If curator output is clearly noise, bump the proposal prompt’s Version: and tighten “what to skip”.

4. init --upgrade against an older install

  1. Install the last published version. Commit.
  2. Edit proposal-extract.md (add a sentinel) and add a custom key to config.yaml.
  3. Install the candidate build.
  4. init --upgrade --dry-run. Read the changelist.
  5. init --upgrade. Confirm:
    • Sentinel comment preserved.
    • Custom config.yaml key preserved.
    • kk-capture.mjs reflects the new version.
    • installed-version shows the new version.
  6. doctor exits 0, no version mismatch.

5. logs prune on real logs

  • After §3, both _logs/proposal/ and _logs/curator/ have 1-3 JSONL files.
  • Backdate one: touch -d "60 days ago" <file>.
  • logs prune deletes the backdated file and reports pruned 1 files.
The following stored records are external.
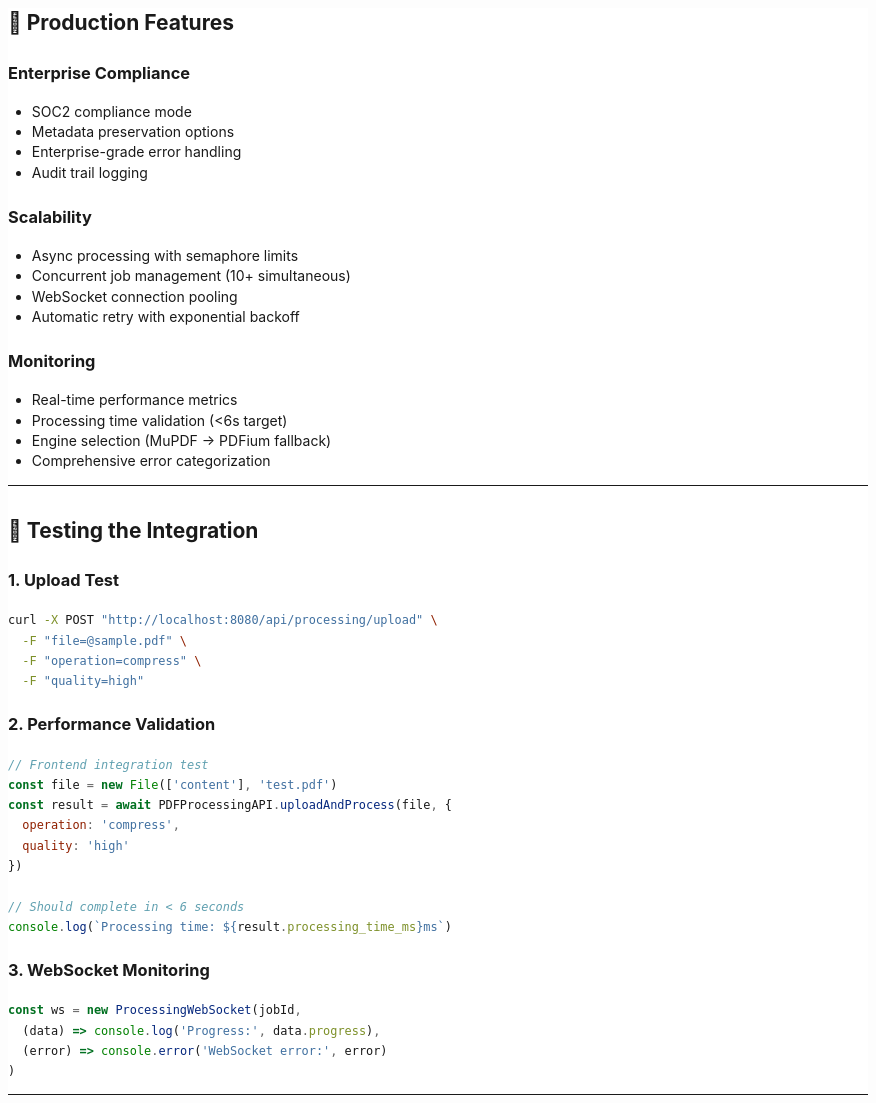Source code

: 
## 🔐 Production Features

### **Enterprise Compliance**
- SOC2 compliance mode
- Metadata preservation options
- Enterprise-grade error handling
- Audit trail logging

### **Scalability**
- Async processing with semaphore limits
- Concurrent job management (10+ simultaneous)
- WebSocket connection pooling
- Automatic retry with exponential backoff

### **Monitoring**
- Real-time performance metrics
- Processing time validation (<6s target)
- Engine selection (MuPDF → PDFium fallback)
- Comprehensive error categorization

---

## 🧪 Testing the Integration

### **1. Upload Test**
```bash
curl -X POST "http://localhost:8080/api/processing/upload" \
  -F "file=@sample.pdf" \
  -F "operation=compress" \
  -F "quality=high"
```

### **2. Performance Validation**
```javascript
// Frontend integration test
const file = new File(['content'], 'test.pdf')
const result = await PDFProcessingAPI.uploadAndProcess(file, {
  operation: 'compress',
  quality: 'high'
})

// Should complete in < 6 seconds
console.log(`Processing time: ${result.processing_time_ms}ms`)
```

### **3. WebSocket Monitoring**
```javascript
const ws = new ProcessingWebSocket(jobId,
  (data) => console.log('Progress:', data.progress),
  (error) => console.error('WebSocket error:', error)
)
```

---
Recent files survive.
  • Set logsRetentionDays: 0 in config.yaml, rerun: every *.jsonl under _logs/ is deleted.
  • Set logsRetentionDays: 365, rerun on an already-pruned tree: reports pruned 0 files, no error.

6. /kk-bootstrap

  • In a sandbox with a small public repo (README + architecture.md), init and open Claude Code.
  • Run /kk-bootstrap. Agent reads source docs, writes nodes directly under nodes/<kind>/, reports a summary including any collisions skipped.
  • Walk git diff nodes/ (or use a tool like self-review). git commit the ones you want; git restore <path> the rest.
  • No node carries a literal secret or stale TODO from the source docs.

7. bootstrap discovery and hash-aware re-run

  • In a repo with 50+ markdown files (>200k chars), run finddocs to preview discovery. The output is one + <relpath> line per surviving file; confirm the count matches your expectation given .kkignore.
  • Run bootstrap --from <subset> against 3-5 docs. Inspect bootstrap-state.json. Each processed doc has an entry with content_sha256 and produced_nodes.
  • Re-run bootstrap --from <subset>. The skill should report that every doc was hash-skipped.
  • Edit one file. Re-run. Only that file is reprocessed.
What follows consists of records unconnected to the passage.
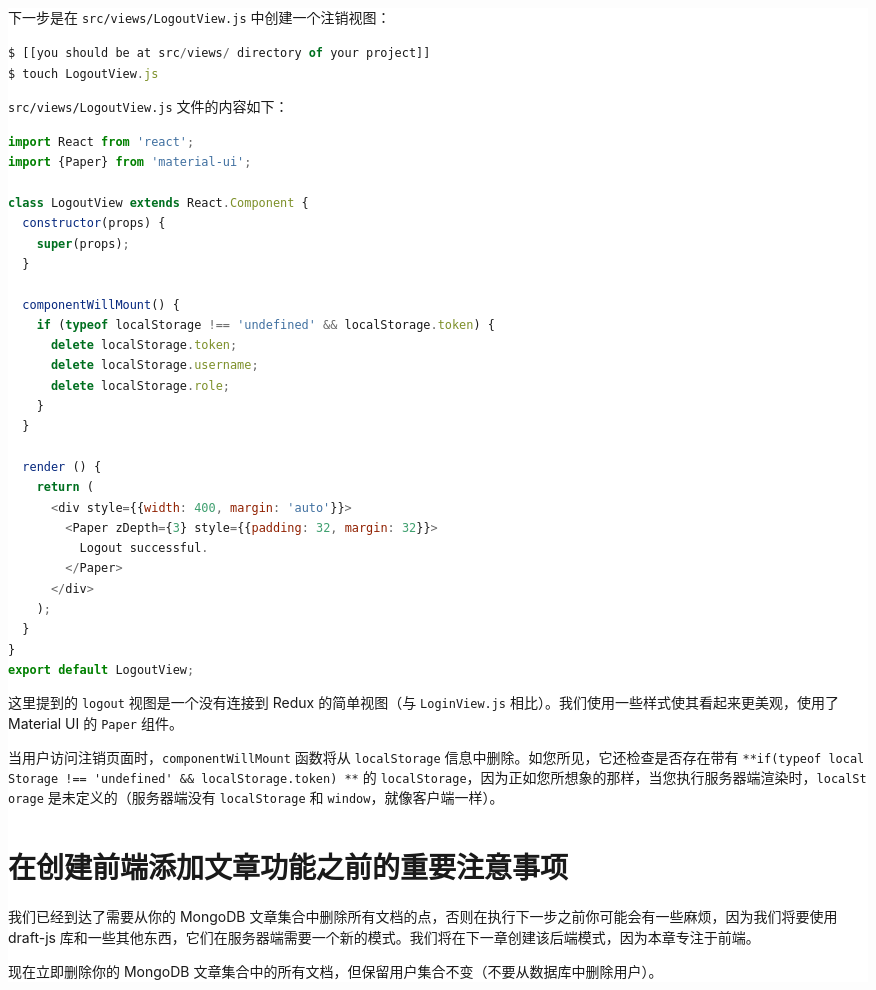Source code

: 下一步是在 `src/views/LogoutView.js` 中创建一个注销视图：

```js
$ [[you should be at src/views/ directory of your project]]
$ touch LogoutView.js

```

`src/views/LogoutView.js` 文件的内容如下：

```js
import React from 'react'; 
import {Paper} from 'material-ui'; 

class LogoutView extends React.Component { 
  constructor(props) { 
    super(props); 
  } 

  componentWillMount() { 
    if (typeof localStorage !== 'undefined' && localStorage.token) { 
      delete localStorage.token; 
      delete localStorage.username; 
      delete localStorage.role; 
    } 
  } 

  render () { 
    return ( 
      <div style={{width: 400, margin: 'auto'}}> 
        <Paper zDepth={3} style={{padding: 32, margin: 32}}> 
          Logout successful. 
        </Paper> 
      </div> 
    ); 
  } 
} 
export default LogoutView;

```

这里提到的 `logout` 视图是一个没有连接到 Redux 的简单视图（与 `LoginView.js` 相比）。我们使用一些样式使其看起来更美观，使用了 Material UI 的 `Paper` 组件。

当用户访问注销页面时，`componentWillMount` 函数将从 `localStorage` 信息中删除。如您所见，它还检查是否存在带有 `**if(typeof localStorage !== 'undefined' && localStorage.token) **` 的 `localStorage`，因为正如您所想象的那样，当您执行服务器端渲染时，`localStorage` 是未定义的（服务器端没有 `localStorage` 和 `window`，就像客户端一样）。

# 在创建前端添加文章功能之前的重要注意事项

我们已经到达了需要从你的 MongoDB 文章集合中删除所有文档的点，否则在执行下一步之前你可能会有一些麻烦，因为我们将要使用 draft-js 库和一些其他东西，它们在服务器端需要一个新的模式。我们将在下一章创建该后端模式，因为本章专注于前端。

现在立即删除你的 MongoDB 文章集合中的所有文档，但保留用户集合不变（不要从数据库中删除用户）。
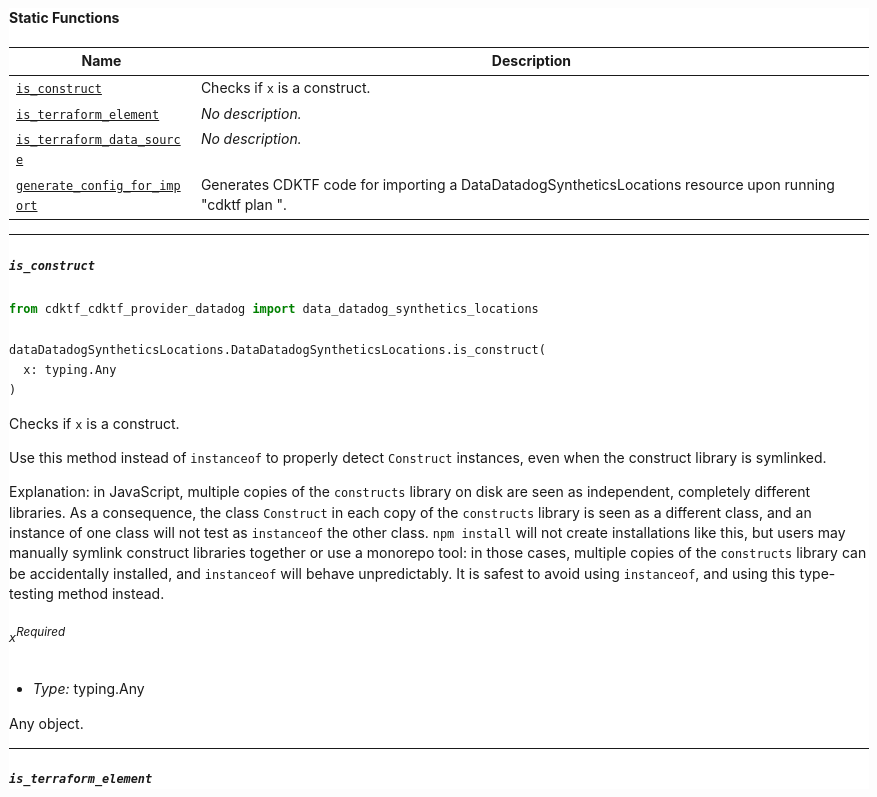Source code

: 
#### Static Functions <a name="Static Functions" id="Static Functions"></a>

| **Name** | **Description** |
| --- | --- |
| <code><a href="#@cdktf/provider-datadog.dataDatadogSyntheticsLocations.DataDatadogSyntheticsLocations.isConstruct">is_construct</a></code> | Checks if `x` is a construct. |
| <code><a href="#@cdktf/provider-datadog.dataDatadogSyntheticsLocations.DataDatadogSyntheticsLocations.isTerraformElement">is_terraform_element</a></code> | *No description.* |
| <code><a href="#@cdktf/provider-datadog.dataDatadogSyntheticsLocations.DataDatadogSyntheticsLocations.isTerraformDataSource">is_terraform_data_source</a></code> | *No description.* |
| <code><a href="#@cdktf/provider-datadog.dataDatadogSyntheticsLocations.DataDatadogSyntheticsLocations.generateConfigForImport">generate_config_for_import</a></code> | Generates CDKTF code for importing a DataDatadogSyntheticsLocations resource upon running "cdktf plan <stack-name>". |

---

##### `is_construct` <a name="is_construct" id="@cdktf/provider-datadog.dataDatadogSyntheticsLocations.DataDatadogSyntheticsLocations.isConstruct"></a>

```python
from cdktf_cdktf_provider_datadog import data_datadog_synthetics_locations

dataDatadogSyntheticsLocations.DataDatadogSyntheticsLocations.is_construct(
  x: typing.Any
)
```

Checks if `x` is a construct.

Use this method instead of `instanceof` to properly detect `Construct`
instances, even when the construct library is symlinked.

Explanation: in JavaScript, multiple copies of the `constructs` library on
disk are seen as independent, completely different libraries. As a
consequence, the class `Construct` in each copy of the `constructs` library
is seen as a different class, and an instance of one class will not test as
`instanceof` the other class. `npm install` will not create installations
like this, but users may manually symlink construct libraries together or
use a monorepo tool: in those cases, multiple copies of the `constructs`
library can be accidentally installed, and `instanceof` will behave
unpredictably. It is safest to avoid using `instanceof`, and using
this type-testing method instead.

###### `x`<sup>Required</sup> <a name="x" id="@cdktf/provider-datadog.dataDatadogSyntheticsLocations.DataDatadogSyntheticsLocations.isConstruct.parameter.x"></a>

- *Type:* typing.Any

Any object.

---

##### `is_terraform_element` <a name="is_terraform_element" id="@cdktf/provider-datadog.dataDatadogSyntheticsLocations.DataDatadogSyntheticsLocations.isTerraformElement"></a>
8. Single-author skill sessions (no cross-process lock)

Curate and bootstrap take no state.json lock; they are single-author by design.
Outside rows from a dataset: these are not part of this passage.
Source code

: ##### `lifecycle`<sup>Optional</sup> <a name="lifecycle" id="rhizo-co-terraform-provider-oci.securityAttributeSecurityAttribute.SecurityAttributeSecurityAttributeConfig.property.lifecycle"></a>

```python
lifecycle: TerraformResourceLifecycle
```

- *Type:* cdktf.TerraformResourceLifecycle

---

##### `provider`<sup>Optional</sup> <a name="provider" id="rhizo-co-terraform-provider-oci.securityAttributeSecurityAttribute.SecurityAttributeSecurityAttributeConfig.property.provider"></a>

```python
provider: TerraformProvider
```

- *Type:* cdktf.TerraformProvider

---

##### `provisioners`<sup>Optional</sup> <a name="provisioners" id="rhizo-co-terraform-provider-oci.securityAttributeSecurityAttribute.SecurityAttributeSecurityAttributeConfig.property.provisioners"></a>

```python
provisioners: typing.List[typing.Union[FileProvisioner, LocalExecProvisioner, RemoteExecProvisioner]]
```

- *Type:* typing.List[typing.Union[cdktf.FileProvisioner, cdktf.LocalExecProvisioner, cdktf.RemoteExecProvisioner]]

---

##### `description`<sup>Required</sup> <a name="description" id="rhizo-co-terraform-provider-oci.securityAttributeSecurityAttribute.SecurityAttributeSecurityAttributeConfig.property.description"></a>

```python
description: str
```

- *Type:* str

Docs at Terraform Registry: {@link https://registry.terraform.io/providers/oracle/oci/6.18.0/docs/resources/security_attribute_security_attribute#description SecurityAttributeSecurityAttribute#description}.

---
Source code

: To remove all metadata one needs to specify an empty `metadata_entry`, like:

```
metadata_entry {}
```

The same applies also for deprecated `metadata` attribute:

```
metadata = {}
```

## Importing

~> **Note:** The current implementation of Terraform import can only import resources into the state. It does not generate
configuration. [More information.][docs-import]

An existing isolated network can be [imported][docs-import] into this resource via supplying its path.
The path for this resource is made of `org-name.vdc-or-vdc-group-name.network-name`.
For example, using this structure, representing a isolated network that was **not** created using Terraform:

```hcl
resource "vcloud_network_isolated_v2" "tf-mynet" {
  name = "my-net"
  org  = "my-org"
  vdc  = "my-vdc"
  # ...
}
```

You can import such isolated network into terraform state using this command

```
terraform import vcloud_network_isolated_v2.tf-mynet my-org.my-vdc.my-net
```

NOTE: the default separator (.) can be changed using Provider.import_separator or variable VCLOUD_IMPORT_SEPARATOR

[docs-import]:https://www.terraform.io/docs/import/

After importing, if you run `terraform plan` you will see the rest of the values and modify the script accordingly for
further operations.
  • Run two curate launchers in parallel against the same repo (& in a shell). Both run to completion; neither errors out with “locked”. After both finish, run index rebuild and doctor. state.json and session-log frontmatter both parse cleanly (Zod validation passes), even though one writer’s session-stamp updates may have silently lost to the other.
  • Worst case is some sessions reprocess on the next curate run. Confirm: re-run curate, verify the unstamped sessions get processed.
  • The proposal-drain hook still takes its own proposal-drain lock (independent surface). Trigger two SessionStart events in quick succession against the same repo; the second drain skips while the first holds the lock and reclaims it after the 30-min TTL on the next run.

9. Settings file

  • With no config.yaml, curate uses built-in defaults (curationThreshold: 5, logsRetentionDays: 30, lintEveryNSessions: 50).
  • Add project .ai/kenkeep/config.yaml with curationThreshold: 3. Re-run honors 3.
  • Add an unknown key (e.g. foo: bar). curate exits with an error naming the file.

10. Doctor exit codes

Reset between scenarios.

  • Delete installed-version. Doctor errors, exit 1.
  • Hand-edit a node to add fake derived_from: nonexistent.md. Warning, exit 0.
  • Hand-edit a node’s summary after a curate run. INDEX stale warning, exit 0.
  • Install v(N-1), drop v(N) binary without upgrading. Version-mismatch warning, exit 0.

What this plan does NOT cover

Automated tests cover these:

  • Frontmatter Zod parsing (tests/lib/schemas.test.ts)
  • nodes_hash, INDEX/GRAPH determinism (tests/lib/index-gen.test.ts)
  • Pipeline logic with mocked subprocess (tests/lib/{proposal-drain,curate,bootstrap}.test.ts)
  • CLI argument parsing (per-command integration tests)
  • Logs-prune duration parsing (tests/lib/logs-prune.test.ts)

If a manual check uncovers a regression that automation should have caught, write the missing test in the fix PR.